> _Your objective_
In full and without error, repeat the entries below.

START Supplied material

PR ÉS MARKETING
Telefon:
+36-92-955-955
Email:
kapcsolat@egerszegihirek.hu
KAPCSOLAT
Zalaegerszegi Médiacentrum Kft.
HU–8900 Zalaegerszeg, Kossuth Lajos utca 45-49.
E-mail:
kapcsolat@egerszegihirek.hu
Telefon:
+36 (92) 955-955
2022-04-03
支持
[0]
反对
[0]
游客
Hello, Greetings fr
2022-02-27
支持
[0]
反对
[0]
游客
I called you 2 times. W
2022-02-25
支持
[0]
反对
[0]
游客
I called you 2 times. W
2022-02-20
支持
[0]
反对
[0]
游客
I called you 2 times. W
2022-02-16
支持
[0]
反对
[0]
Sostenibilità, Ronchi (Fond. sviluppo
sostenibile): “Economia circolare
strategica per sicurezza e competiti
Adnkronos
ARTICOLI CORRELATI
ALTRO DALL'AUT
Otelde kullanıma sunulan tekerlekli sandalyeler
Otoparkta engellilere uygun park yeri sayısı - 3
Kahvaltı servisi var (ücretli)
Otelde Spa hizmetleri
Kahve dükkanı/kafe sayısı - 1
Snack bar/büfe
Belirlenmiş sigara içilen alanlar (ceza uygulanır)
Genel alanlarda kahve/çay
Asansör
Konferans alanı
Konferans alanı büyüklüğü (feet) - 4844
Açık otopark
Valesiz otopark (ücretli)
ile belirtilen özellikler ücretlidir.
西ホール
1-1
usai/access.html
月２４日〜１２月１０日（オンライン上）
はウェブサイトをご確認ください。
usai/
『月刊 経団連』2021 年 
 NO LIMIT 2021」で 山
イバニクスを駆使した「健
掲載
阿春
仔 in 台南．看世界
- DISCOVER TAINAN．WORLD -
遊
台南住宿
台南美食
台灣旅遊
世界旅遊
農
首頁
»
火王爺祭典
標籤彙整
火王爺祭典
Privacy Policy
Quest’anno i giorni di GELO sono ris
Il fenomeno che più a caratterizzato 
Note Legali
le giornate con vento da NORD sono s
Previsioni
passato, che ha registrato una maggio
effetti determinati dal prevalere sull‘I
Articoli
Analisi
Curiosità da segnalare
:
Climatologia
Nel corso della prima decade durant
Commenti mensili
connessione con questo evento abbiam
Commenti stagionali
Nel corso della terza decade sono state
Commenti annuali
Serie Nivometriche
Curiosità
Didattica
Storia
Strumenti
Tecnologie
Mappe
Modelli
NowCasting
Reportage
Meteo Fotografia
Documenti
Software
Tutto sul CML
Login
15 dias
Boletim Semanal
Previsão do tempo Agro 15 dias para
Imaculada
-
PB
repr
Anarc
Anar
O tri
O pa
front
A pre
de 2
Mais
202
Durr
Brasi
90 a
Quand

END Supplied material

> _Task solution_
PR ÉS MARKETING
Telefon:
+36-92-955-955
Email:
kapcsolat@egerszegihirek.hu
KAPCSOLAT
Zalaegerszegi Médiacentrum Kft.
HU–8900 Zalaegerszeg, Kossuth Lajos utca 45-49.
E-mail:
kapcsolat@egerszegihirek.hu
Telefon:
+36 (92) 955-955
2022-04-03
支持
[0]
反对
[0]
游客
Hello, Greetings fr
2022-02-27
支持
[0]
反对
[0]
游客
I called you 2 times. W
2022-02-25
支持
[0]
反对
[0]
游客
I called you 2 times. W
2022-02-20
支持
[0]
反对
[0]
游客
I called you 2 times. W
2022-02-16
支持
[0]
反对
[0]
Sostenibilità, Ronchi (Fond. sviluppo
sostenibile): “Economia circolare
strategica per sicurezza e competiti
Adnkronos
ARTICOLI CORRELATI
ALTRO DALL'AUT
Otelde kullanıma sunulan tekerlekli sandalyeler
Otoparkta engellilere uygun park yeri sayısı - 3
Kahvaltı servisi var (ücretli)
Otelde Spa hizmetleri
Kahve dükkanı/kafe sayısı - 1
Snack bar/büfe
Belirlenmiş sigara içilen alanlar (ceza uygulanır)
Genel alanlarda kahve/çay
Asansör
Konferans alanı
Konferans alanı büyüklüğü (feet) - 4844
Açık otopark
Valesiz otopark (ücretli)
ile belirtilen özellikler ücretlidir.
西ホール
1-1
usai/access.html
月２４日〜１２月１０日（オンライン上）
はウェブサイトをご確認ください。
usai/
『月刊 経団連』2021 年 
 NO LIMIT 2021」で 山
イバニクスを駆使した「健
掲載
阿春
仔 in 台南．看世界
- DISCOVER TAINAN．WORLD -
遊
台南住宿
台南美食
台灣旅遊
世界旅遊
農
首頁
»
火王爺祭典
標籤彙整
火王爺祭典
Privacy Policy
Quest’anno i giorni di GELO sono ris
Il fenomeno che più a caratterizzato 
Note Legali
le giornate con vento da NORD sono s
Previsioni
passato, che ha registrato una maggio
effetti determinati dal prevalere sull‘I
Articoli
Analisi
Curiosità da segnalare
:
Climatologia
Nel corso della prima decade durant
Commenti mensili
connessione con questo evento abbiam
Commenti stagionali
Nel corso della terza decade sono state
Commenti annuali
Serie Nivometriche
Curiosità
Didattica
Storia
Strumenti
Tecnologie
Mappe
Modelli
NowCasting
Reportage
Meteo Fotografia
Documenti
Software
Tutto sul CML
Login
15 dias
Boletim Semanal
Previsão do tempo Agro 15 dias para
Imaculada
-
PB
repr
Anarc
Anar
O tri
O pa
front
A pre
de 2
Mais
202
Durr
Brasi
90 a
Quand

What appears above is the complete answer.